In the past, Microsoft has been dismissive of the Security Assertion Markup Language (SAML), a standard protocol for exchanging authentication and authorization data between and among security checkpoints, preferring the WS-Federation and other protocols it helped develop. The company previously supported the SAML token, but never the transport profiles of the protocol.

"It is significant that Microsoft participated given their previous stance on the SAML protocol," says Gerry Gebel, an analyst with the Burton Group. "For the first product version that supports SAML, they have covered the core bases."

Microsoft's interoperability testing focused on SAML's Service Provider Lite, Identity Provider Lite and eGovernment profiles. The company says it plans to support other SAML profiles based on demand.

The interoperability event featured the largest group of participants ever for the testing, which has been run twice previously. In addition, it was the first test to include an international group to test the eGovernment SAML 2.0 profile v1.5. The test featured the United States, New Zealand and Denmark.

"The fact that we were able to put so many new implementations through a full matrix, rigorous interoperability test speaks to the maturity of the SAML 2 protocol," says Brett McDowell, executive director of the Kantara Initiative. "And it is not just implementation; there is a tremendous amount of deployments."

"Full matrix" testing means all participants must test against each other. The test was conducted over the Internet from points around the globe using real-world scenarios between service providers and identity providers as defined by the SAML 2.0 specification.

Microsoft participated in the testing with Active Directory Federation Services 2.0 (formerly code-named Geneva), which is slated to ship later this year. ADFS 2.0 is part of a larger identity platform that includes Windows Identity Foundation and Windows Cardspace.
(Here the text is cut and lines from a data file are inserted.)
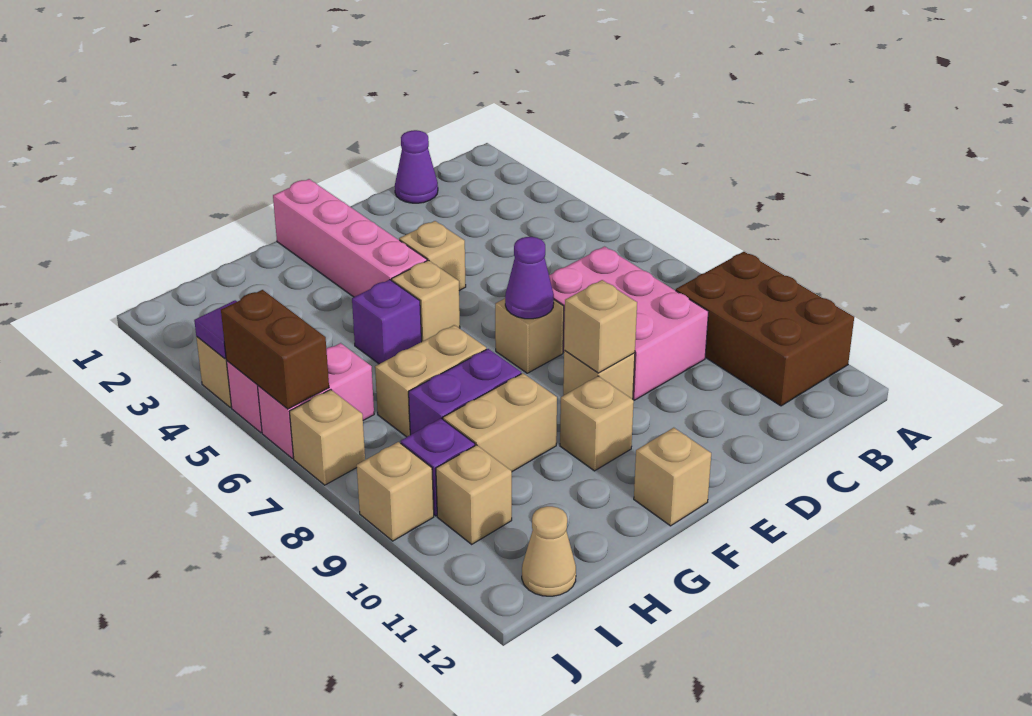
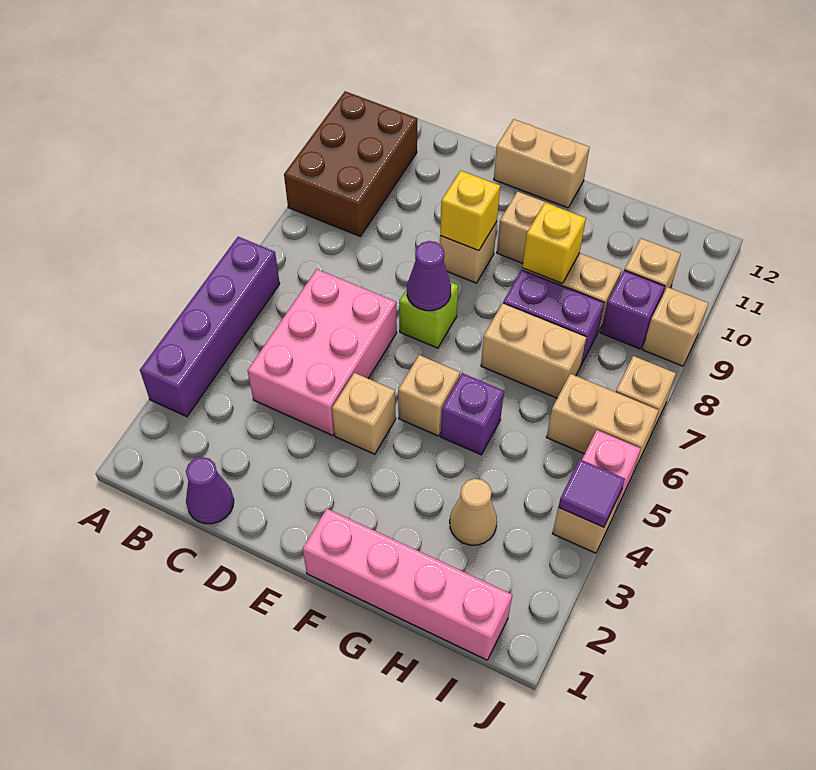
none -> purple 1x4 brick [140,237,280,417]
pink 2x3 brick [549,247,708,400] -> pink 2x3 brick moved to [248,269,397,436]
tan 1x1 brick [495,299,564,373] -> lime 1x1 brick [399,282,458,348]
tan 1x1 brick [564,280,637,373] -> yellow 1x1 brick [440,171,500,251]
pink 1x4 brick [273,179,427,297] -> pink 1x4 brick turned to [303,509,512,660]
tan 1x1 brick [634,428,711,526] -> tan 1x2 brick [494,119,590,208]
none -> yellow 1x1 brick [522,203,586,284]
pink 1x2 brick [258,343,374,458] -> tan 1x2 brick [547,374,659,473]
tan 1x1 cone [522,506,576,596] -> tan 1x1 cone moved to [450,479,497,545]
brown 1x2 brick [221,290,329,409] -> none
Microsoft said earlier this year it would have SAML 2.0 certification before it released Geneva. The SAML profiles ADFS 2.0 supports cover the core features of federation.

ADFS 2.0 provides identity information and serves as a Security Token Service (STS), a transformation engine that is key to Microsoft's identity architecture. ADFS lets companies extend Active Directory to create single sign-on between local network resources and cloud services.

It wasn't all smooth sailing for Microsoft, however, as some participants reported problems using Internet Explorer 6.0 and 7.0 for SAML single sign-on, which is primarily a Web browser action.

The issue was noted in a report by the Drummond Group, which conducted the testing, and centered on long URL values mostly when encryption was enabled during specific operations. Internet Explorer does not accept URLs longer than 2,083 characters. Testers got around the issue by using other browsers. Microsoft tested against IE 8 and Firefox 3.5.2.

While Microsoft's participation was an important milestone for the advancement of SAML, McDowell says the current testing is significant on other fronts.

The test marks a transition with the Kantara Initiative now taking over future tests. The group will adopt the Liberty Alliance testing methods and expand the scope of tests to include other protocols in addition to SAML. And it will build off the eGovernment profile testing as new profiles for other vertical markets, including healthcare and telecommunications, are developed.

"Having countries come together and agree on a deployment profile, that is not to be understated," McDowell says. The level of cooperation between governments will serve as a model for other industries, he says.

In addition, next year Kantara will pick two other protocols to test from a list made up of WS-Security, Information Card, Identity Metasystem Interoperability, OAuth, and XRD.

Kantara also will take cues from Project Concordia and eventually begin to test cross-protocol interoperability.

The next Kantara interoperability test is slated for next year.